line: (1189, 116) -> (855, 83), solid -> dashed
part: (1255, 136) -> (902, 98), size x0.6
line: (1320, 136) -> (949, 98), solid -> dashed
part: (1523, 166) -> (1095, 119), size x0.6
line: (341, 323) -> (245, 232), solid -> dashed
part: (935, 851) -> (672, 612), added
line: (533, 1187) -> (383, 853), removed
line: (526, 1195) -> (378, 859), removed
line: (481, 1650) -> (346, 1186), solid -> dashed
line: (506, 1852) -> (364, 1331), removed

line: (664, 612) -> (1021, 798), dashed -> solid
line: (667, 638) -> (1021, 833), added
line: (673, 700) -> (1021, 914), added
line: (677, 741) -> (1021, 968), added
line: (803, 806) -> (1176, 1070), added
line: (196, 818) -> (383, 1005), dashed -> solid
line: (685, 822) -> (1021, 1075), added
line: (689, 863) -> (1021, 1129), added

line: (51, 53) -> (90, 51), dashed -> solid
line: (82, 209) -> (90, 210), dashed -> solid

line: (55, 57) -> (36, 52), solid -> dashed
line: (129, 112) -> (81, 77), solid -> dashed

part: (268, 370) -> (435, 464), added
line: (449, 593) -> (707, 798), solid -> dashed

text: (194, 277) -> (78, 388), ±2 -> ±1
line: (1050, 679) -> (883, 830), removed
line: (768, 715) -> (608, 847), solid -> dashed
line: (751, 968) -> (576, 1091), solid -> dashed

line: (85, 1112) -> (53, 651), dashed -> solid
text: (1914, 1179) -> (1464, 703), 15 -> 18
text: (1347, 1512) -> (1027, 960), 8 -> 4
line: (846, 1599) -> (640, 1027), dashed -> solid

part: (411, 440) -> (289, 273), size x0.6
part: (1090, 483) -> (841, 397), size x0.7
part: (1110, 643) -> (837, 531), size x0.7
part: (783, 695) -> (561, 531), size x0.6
+++
# [Description of the task]
Lines that contain "added" are the result; find them in the entries above and copy each one.

# [Solution below]
part: (935, 851) -> (672, 612), added
line: (667, 638) -> (1021, 833), added
line: (673, 700) -> (1021, 914), added
line: (677, 741) -> (1021, 968), added
line: (803, 806) -> (1176, 1070), added
line: (685, 822) -> (1021, 1075), added
line: (689, 863) -> (1021, 1129), added
part: (268, 370) -> (435, 464), added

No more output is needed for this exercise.